• [Work to be completed]: In the page on evolving contracts, write out again the part that opens with the words containing "Evolving contracts safely" and closes with "e2e smoke tests.", substituting "securely" for "safely".

━━ Document excerpt

Engineering Practice ENG · 02 · 05

Evolving contracts safely and the limits of contract testing

Break a provider safely with expand-then-contract, let pending and WIP pacts absorb new expectations without failing the build, and know the hard limits: contracts test shape not business logic, need known consumers, and never replace a few real e2e smoke tests.

ENG Senior ◷ 17 min

Level

FoundationsJuniorMiddleSenior

The pricing team needs to rename amount_cents to price_minor_units — a name three downstream consumers read. Sam’s instinct is to do it in one PR: rename the field, update the schema, ship. The provider’s own contract tests stay green, because the broker only has the current consumer pacts and they all still expect amount_cents… wait, no — they expect the old name, so verification against the renamed provider fails for all three. Good, the gate caught it. But now Sam is stuck: he can’t deploy without breaking three teams, and he can’t make three teams change in lockstep with him. The contract gate told him the change is breaking; it did not tell him how to ship it anyway. The whole quarter, contract tests have quietly replaced a dozen flaky cross-service e2e suites — and that success is exactly why nobody noticed the one bug they never caught: last month pricing returned a structurally-perfect amount_cents: -500 for a refund, every contract passed, and checkout charged a negative balance. The shape was right. The number was wrong. No contract test on earth asserts that.

━━━━
━━ Data to examine

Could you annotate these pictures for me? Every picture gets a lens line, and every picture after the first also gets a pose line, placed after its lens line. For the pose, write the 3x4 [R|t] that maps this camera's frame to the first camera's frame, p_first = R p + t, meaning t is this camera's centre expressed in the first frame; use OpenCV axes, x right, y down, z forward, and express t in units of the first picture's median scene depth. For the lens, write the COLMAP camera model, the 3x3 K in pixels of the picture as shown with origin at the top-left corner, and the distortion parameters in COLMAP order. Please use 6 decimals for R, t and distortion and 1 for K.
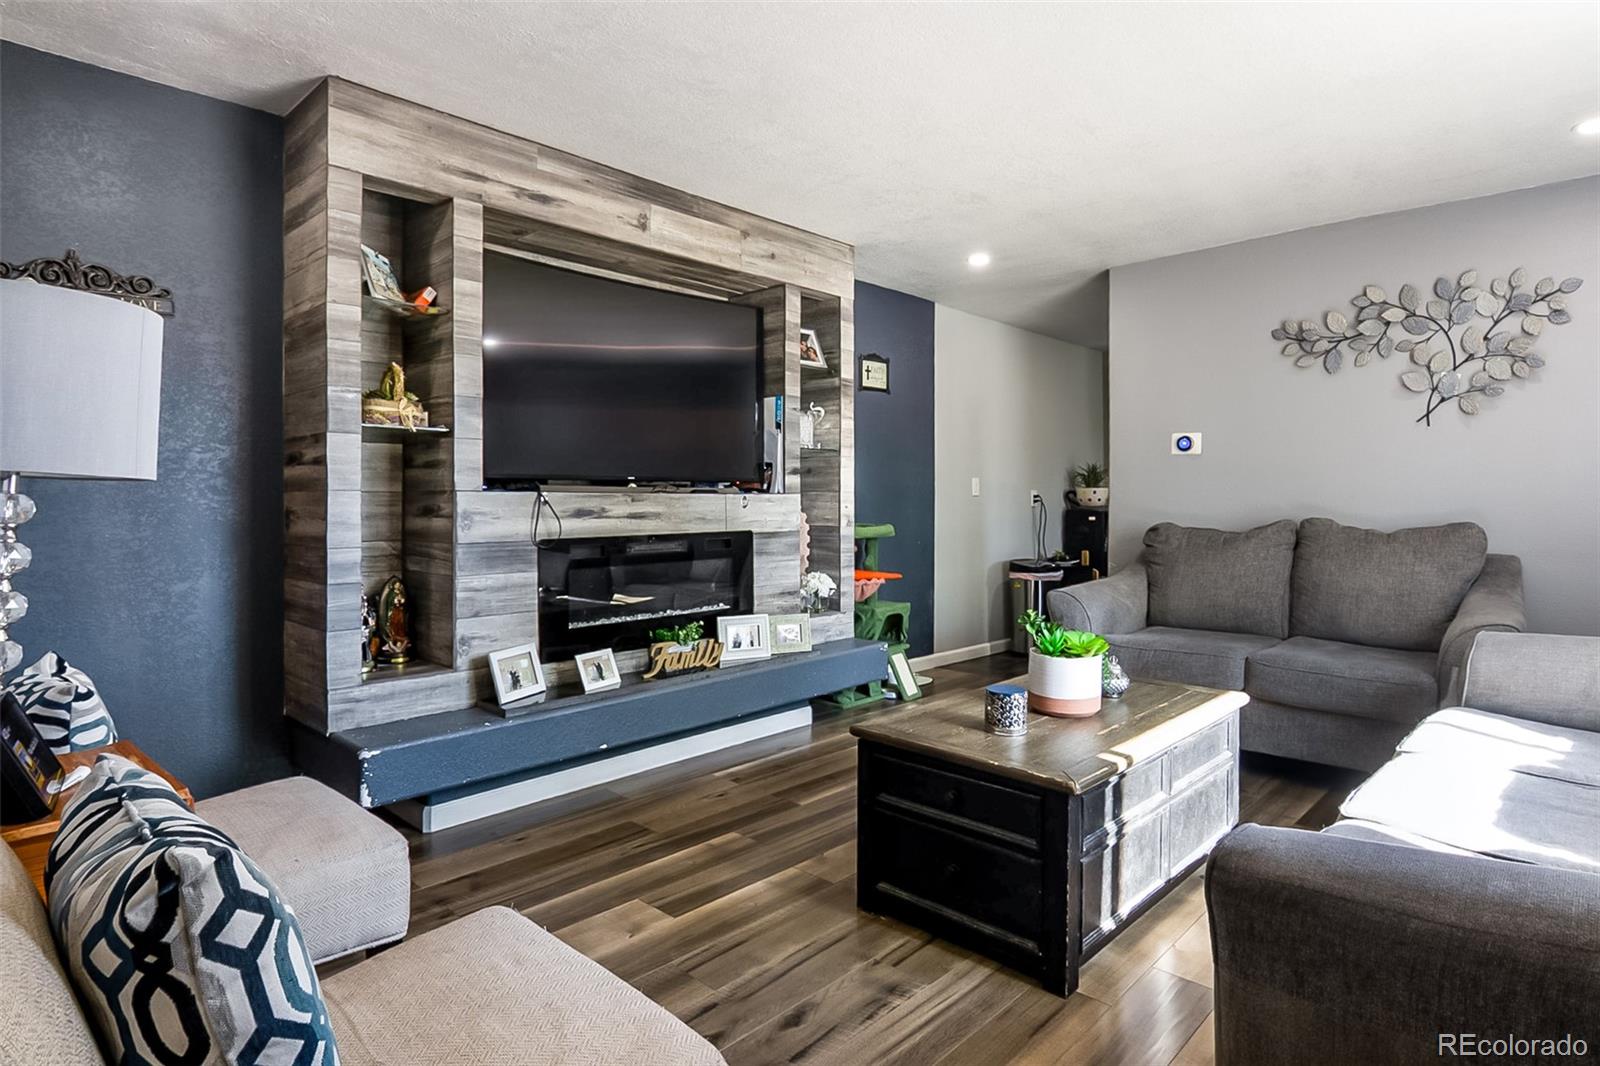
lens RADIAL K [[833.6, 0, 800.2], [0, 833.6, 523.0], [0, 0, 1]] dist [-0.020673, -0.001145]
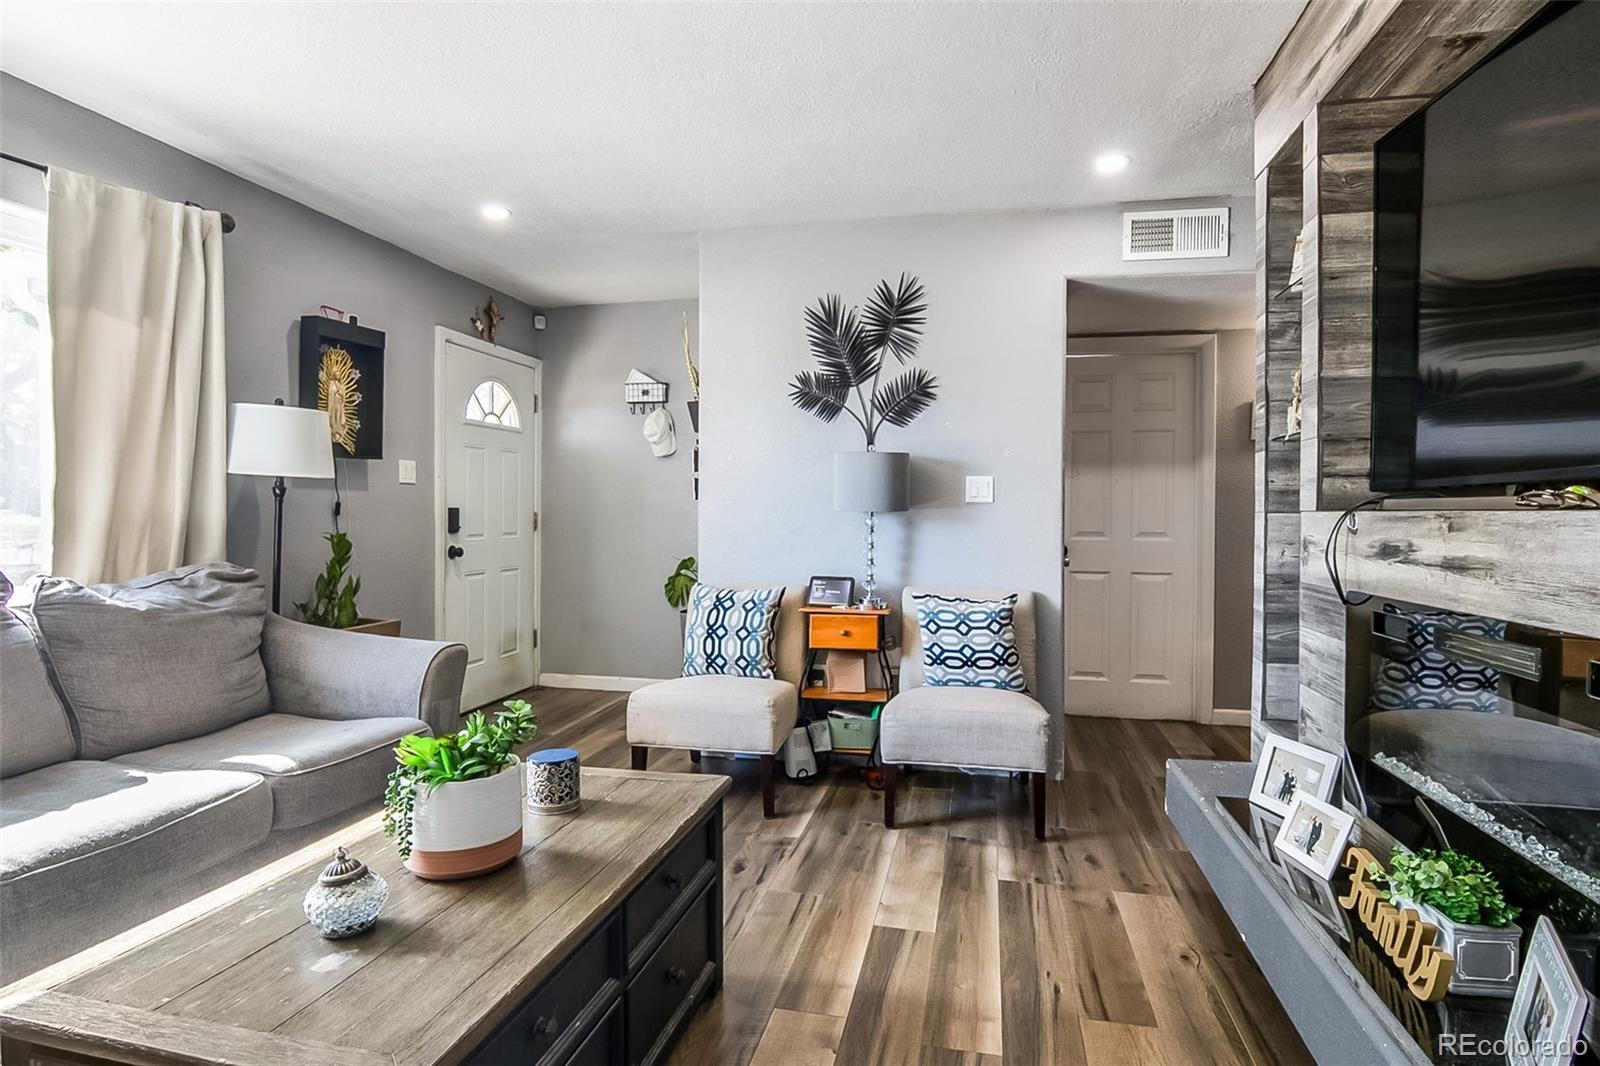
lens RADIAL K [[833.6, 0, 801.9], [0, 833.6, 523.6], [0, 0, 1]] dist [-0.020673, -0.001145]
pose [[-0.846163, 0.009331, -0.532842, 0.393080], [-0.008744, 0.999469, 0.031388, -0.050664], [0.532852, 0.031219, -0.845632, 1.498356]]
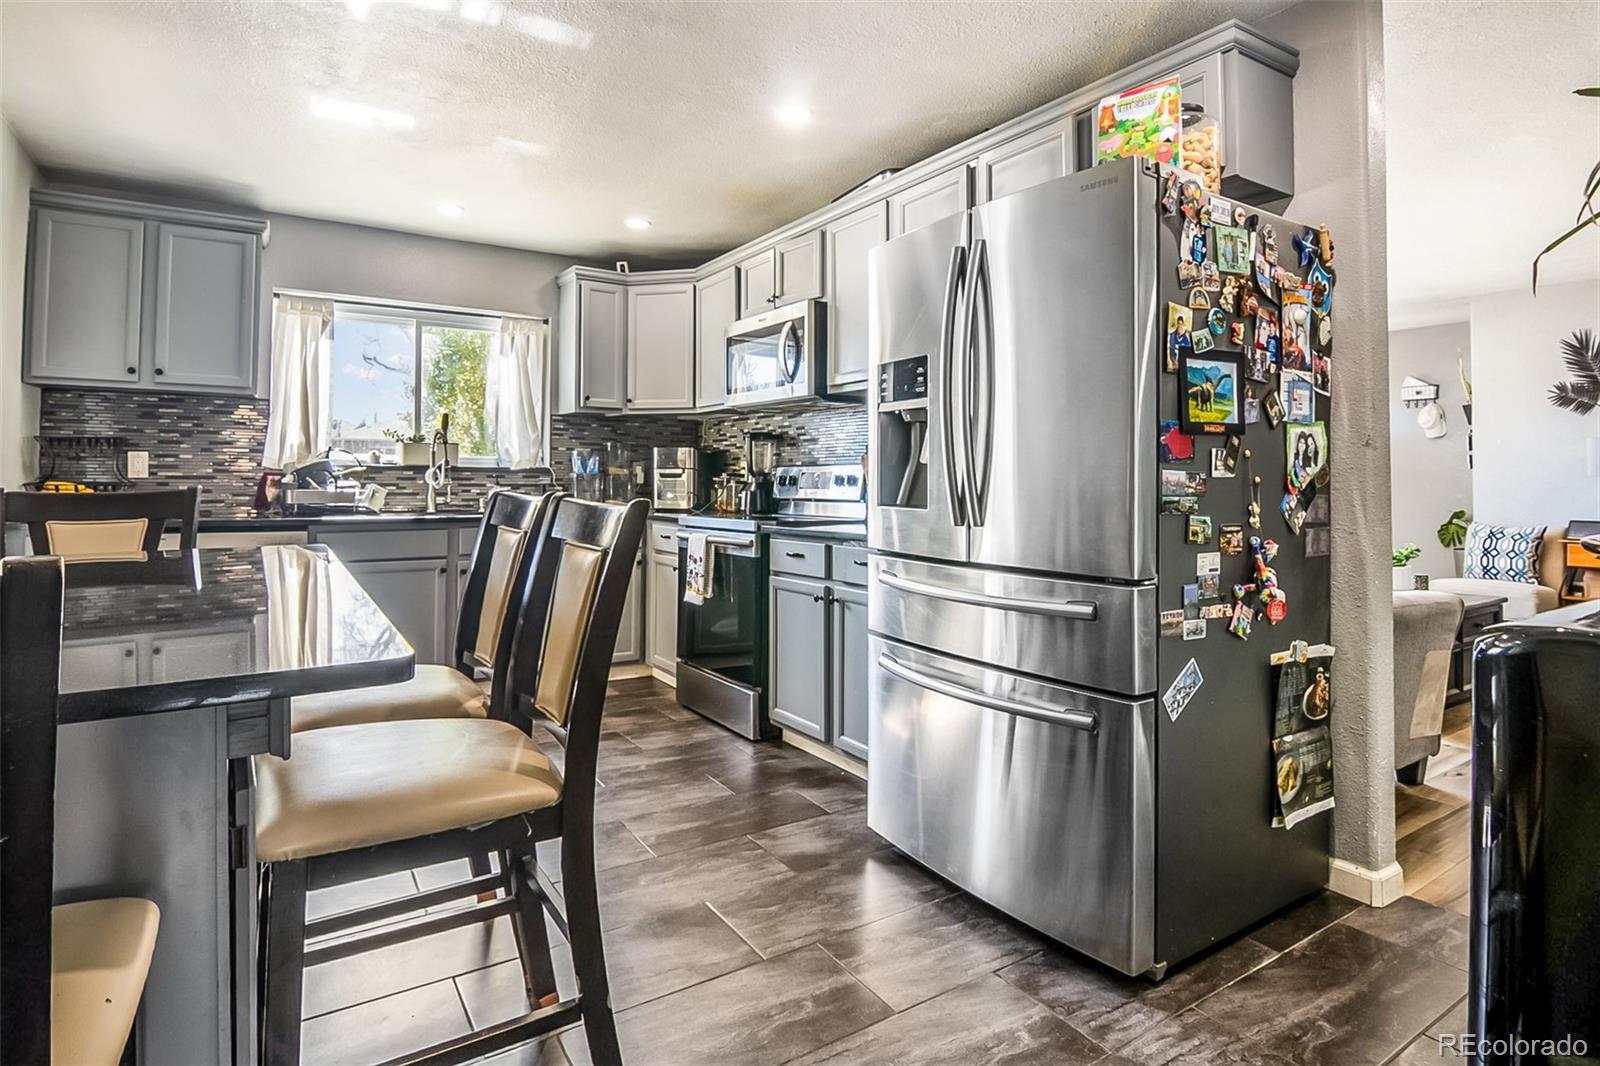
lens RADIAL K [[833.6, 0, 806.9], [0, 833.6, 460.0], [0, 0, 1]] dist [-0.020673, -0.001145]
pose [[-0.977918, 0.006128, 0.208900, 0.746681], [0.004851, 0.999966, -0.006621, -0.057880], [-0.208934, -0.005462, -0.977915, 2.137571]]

━━━━
━━ Data to examine

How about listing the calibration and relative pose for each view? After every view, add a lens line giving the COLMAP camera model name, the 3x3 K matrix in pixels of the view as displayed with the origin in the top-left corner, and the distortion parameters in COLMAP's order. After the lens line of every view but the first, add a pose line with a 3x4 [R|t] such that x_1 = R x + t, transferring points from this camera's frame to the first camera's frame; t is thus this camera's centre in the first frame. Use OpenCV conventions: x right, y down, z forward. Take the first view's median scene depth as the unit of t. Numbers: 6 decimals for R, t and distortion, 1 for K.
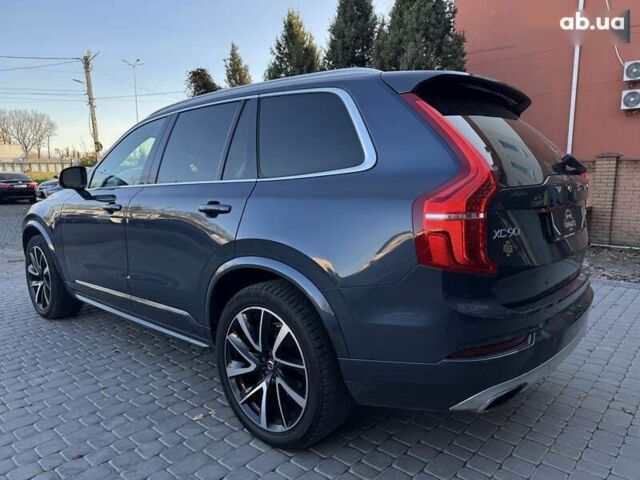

━━━━

• [Solution]:
Evolving contracts securely and the limits of contract testing

Break a provider securely with expand-then-contract, let pending and WIP pacts absorb new expectations without failing the build, and know the hard limits: contracts test shape not business logic, need known consumers, and never replace a few real e2e smoke tests.